I've been neglectful of Hazel. But of course she's just perfect. She could be more perfect if she'd take a nap longer than 30 minutes, but I'm fine settling for perfect. She's so tiny, but so wiry. She does this funny thing when I put her on her knees where she hops up onto her feet. I see yoga in her future. How else do you explain her downward-facing dog at 5 months??

(I'm bummed the pictures are blurry. I'll have to try again soon. )



And finally, here's Charlotte's first day of preschool. She cried the first day, but then came home and threw up that night so I'm thinking it was more being sick than being sad. She now regularly gives me reports on how she's held up in preschool. Today's report: "Today I was happy, Mom! When my tummy hurts, I not going be happy, but when my tummy doesn't hurt, I going be happy!"


P.S. Grandma, the kids thank you for the fun postcards you sent them! Hazel thought the most of them.

Monday, August 23, 2010

Random

Part of what has taken me so long to blog is trying to organize it all. So I decided not to try and instead just get it done.

School and the craziness has begun. Trying to have a good attitude about that. Our California trip was amazing and I'll soon have to post, but meanwhile Jill wrote a sweet post about it here.

Lately I've been chuckling at the funny things the kids come up with.

Char: "Mom, can I please change my name to Ellie?"

Me: (heartstruck) "Why? Charlotte is a beautiful name."

Char: "No it's not. Charlotte is a silly name." (Keep in mind, everything is silly to Char. The girl at the mall who's hair was blue and who's ear had a thorn through it was silly. Sadly, the only comment Charlotte made to her was, "Why isn't your hair purple? I'd like mine purple.")

On to first day of school pictures...

First day in the first grade.


First day of Kindergarten!


Charlotte was not happy to see Ellie go.


Reconciliation.


Child #2 handed over to the public school system.

I think over all Ellie's first day of Kindergarten was a huge success. Well...there was the "Meet the Creature" night where in Ellie's words the teacher was "...kind of freaking me out." Oh yes, and the fact that she was accidentally sent home on the bus the first day of school in place of an Eliza. So maybe it was just a memorable first day of school!

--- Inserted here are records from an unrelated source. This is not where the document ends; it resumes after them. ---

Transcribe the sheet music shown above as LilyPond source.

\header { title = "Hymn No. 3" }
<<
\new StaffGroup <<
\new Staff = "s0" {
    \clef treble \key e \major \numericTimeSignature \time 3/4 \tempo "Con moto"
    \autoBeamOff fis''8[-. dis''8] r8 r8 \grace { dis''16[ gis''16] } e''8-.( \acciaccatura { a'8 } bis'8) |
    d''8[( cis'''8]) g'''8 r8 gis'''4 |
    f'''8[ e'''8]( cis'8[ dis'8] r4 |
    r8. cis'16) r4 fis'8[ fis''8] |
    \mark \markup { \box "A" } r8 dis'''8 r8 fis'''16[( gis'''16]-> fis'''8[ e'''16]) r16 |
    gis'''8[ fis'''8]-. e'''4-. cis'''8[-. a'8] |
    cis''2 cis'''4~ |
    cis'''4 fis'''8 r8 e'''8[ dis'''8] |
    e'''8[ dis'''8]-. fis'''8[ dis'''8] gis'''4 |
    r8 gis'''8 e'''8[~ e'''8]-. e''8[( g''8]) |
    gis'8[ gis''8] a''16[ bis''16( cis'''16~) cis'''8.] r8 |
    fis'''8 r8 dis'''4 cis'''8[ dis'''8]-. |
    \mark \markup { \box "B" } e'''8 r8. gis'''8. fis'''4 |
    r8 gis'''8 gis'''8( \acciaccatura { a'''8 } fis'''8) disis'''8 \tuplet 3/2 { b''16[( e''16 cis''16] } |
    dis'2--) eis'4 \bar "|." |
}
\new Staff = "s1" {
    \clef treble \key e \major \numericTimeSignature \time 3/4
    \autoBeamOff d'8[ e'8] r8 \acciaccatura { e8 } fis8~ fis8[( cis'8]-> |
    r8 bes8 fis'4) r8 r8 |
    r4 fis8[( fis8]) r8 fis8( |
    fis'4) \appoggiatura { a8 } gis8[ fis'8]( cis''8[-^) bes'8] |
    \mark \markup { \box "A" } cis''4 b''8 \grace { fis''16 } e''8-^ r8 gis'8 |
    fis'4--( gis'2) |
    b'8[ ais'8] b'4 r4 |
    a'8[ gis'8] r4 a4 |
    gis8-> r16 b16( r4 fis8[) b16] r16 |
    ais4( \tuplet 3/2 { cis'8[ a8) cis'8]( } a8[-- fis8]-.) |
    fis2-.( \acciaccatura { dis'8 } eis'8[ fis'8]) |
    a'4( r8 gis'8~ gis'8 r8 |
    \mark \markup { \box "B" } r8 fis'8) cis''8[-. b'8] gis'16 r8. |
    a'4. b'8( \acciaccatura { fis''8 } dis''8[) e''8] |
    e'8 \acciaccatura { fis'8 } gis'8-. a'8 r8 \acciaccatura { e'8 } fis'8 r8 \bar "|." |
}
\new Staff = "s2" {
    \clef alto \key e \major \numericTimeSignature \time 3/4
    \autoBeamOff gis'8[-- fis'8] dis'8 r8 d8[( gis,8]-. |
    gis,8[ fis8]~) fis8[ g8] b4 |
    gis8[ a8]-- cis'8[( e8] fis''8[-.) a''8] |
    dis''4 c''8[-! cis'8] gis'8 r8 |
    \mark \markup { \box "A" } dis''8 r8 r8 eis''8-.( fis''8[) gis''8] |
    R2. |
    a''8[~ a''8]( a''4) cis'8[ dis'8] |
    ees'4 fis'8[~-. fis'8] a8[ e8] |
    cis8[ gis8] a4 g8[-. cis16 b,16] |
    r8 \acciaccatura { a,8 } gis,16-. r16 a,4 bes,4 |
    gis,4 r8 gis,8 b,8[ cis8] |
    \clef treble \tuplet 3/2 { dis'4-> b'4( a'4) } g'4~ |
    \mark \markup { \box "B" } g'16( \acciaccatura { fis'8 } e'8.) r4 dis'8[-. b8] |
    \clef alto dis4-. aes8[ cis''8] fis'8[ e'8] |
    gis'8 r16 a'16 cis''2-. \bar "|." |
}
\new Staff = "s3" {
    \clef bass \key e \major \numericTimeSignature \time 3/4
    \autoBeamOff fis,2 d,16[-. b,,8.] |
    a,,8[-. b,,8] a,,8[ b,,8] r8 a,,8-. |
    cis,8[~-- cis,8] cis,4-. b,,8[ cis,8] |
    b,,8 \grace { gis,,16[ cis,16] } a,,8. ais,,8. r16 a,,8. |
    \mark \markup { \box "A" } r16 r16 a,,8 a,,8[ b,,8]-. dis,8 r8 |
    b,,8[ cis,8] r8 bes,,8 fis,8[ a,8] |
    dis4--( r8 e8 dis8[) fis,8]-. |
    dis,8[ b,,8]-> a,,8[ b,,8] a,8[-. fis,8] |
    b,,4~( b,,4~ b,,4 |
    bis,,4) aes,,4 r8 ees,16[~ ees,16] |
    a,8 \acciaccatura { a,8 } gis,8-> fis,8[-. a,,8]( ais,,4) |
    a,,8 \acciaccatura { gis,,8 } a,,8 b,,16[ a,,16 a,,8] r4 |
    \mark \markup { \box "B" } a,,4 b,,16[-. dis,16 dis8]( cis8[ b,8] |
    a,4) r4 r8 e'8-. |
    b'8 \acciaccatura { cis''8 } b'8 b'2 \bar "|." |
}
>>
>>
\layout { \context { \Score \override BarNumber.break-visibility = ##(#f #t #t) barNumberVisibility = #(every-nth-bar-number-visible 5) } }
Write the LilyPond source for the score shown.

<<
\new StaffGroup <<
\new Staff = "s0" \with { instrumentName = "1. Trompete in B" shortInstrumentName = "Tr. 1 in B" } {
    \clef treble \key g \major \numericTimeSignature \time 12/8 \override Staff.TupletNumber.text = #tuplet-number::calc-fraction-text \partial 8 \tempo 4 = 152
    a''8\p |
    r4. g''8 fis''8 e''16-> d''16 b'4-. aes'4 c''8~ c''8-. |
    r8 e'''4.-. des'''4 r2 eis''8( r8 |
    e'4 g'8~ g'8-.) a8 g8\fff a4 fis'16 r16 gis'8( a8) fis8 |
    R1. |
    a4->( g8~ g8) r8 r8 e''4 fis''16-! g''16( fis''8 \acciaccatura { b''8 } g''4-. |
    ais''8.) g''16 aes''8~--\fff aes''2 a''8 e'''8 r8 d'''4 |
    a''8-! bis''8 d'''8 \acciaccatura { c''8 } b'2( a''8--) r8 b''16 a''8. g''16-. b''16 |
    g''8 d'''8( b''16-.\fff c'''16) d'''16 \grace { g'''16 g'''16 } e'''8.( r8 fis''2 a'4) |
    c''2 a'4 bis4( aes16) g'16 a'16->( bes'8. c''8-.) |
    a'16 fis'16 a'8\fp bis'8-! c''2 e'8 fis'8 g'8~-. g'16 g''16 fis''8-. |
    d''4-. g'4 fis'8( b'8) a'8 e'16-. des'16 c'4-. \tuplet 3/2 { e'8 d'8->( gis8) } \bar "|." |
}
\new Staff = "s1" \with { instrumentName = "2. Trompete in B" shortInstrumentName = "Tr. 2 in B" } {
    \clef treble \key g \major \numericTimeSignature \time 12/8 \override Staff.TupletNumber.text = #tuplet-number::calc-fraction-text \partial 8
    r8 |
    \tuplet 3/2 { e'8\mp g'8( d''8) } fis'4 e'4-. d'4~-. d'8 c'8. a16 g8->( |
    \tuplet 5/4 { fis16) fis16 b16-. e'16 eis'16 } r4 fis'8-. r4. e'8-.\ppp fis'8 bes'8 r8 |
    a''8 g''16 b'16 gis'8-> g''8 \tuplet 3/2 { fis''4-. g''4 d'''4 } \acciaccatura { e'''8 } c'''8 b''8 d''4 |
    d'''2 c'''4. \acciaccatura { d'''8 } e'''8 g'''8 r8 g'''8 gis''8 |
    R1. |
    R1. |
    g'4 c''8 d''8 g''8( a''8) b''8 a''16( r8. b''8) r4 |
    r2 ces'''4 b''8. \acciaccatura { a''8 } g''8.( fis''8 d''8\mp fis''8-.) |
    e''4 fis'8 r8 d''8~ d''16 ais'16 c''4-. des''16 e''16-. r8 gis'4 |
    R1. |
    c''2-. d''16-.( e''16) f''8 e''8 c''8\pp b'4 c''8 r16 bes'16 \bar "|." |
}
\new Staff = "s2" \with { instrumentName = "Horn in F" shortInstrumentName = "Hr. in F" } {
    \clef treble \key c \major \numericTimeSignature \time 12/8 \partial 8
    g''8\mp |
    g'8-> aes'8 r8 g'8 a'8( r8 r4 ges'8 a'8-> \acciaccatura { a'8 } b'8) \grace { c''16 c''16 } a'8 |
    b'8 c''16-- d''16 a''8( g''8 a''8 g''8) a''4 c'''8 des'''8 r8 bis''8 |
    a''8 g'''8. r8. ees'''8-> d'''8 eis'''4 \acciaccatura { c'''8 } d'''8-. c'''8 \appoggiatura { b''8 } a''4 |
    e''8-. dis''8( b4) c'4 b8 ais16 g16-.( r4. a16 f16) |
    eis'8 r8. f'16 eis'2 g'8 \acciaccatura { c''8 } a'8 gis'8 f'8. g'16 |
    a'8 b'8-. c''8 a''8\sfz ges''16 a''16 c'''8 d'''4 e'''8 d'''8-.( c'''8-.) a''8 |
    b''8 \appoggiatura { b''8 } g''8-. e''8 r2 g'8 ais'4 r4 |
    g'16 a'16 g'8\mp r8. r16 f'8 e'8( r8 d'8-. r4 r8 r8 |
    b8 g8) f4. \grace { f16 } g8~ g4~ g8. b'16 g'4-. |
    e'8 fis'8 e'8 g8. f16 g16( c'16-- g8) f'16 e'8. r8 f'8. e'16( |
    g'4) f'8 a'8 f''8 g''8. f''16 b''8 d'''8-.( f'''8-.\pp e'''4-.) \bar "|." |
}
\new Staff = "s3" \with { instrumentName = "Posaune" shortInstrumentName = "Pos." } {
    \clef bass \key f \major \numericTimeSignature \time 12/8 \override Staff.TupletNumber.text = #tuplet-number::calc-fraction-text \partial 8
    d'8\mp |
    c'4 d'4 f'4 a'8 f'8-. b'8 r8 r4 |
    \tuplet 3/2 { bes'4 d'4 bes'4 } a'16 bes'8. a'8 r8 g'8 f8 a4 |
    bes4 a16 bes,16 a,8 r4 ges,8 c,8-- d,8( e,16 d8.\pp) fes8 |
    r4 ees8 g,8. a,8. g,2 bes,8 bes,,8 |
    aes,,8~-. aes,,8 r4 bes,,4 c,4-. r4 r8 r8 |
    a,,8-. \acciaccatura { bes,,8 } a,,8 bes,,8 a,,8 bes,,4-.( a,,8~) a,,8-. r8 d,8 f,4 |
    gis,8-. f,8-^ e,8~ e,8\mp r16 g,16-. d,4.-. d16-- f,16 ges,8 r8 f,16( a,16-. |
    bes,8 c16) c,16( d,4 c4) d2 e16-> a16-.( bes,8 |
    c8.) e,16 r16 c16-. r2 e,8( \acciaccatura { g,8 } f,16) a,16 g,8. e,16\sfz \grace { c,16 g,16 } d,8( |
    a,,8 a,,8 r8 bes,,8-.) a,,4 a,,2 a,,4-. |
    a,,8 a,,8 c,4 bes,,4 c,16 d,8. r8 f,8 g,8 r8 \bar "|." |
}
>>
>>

Moving on with the randomness...

Last night the girls' dinner conversation turned to 'What I want to be when I grow up.' Ellie wants to be a "Put cute princess paint on your cheeks and make your hair and put on a dress and put on shoes--I mean slippers, maker." All this in addition to her previous desires to be "...a mom, a hair maker and a ballet teacher." Char's ambitions are no less impressive. She wants to be a "...mommy baby diaper changer." Oh, and a ballet teacher just like Ellie. No surprise there.

Also last night Jonah and I had a "discussion"on why he hasn't gotten the Wii back yet. When I tried to provide him with an explanation he slapped his hands over his ears and exclaimed, "Why don't you just stop this nonsense and give me the Wii back instead!"

Today Jonah redefined The Golden Rule: "I'll be mean to you if you are mean to me."
It's not exactly the way we've taught it at home. And for sure not the way it goes in The Bernstein's Bears: The Golden Rule (courtesy of Chik-fil-A).

Charlotte: Upon waking up from her nap, still laying in bed. "Mommy! Wake. Me. Up!"

I really do love my kids. I can't help it if most of what makes me laugh, makes them cry. That's just the way it is. It could be worse. We could both be crying.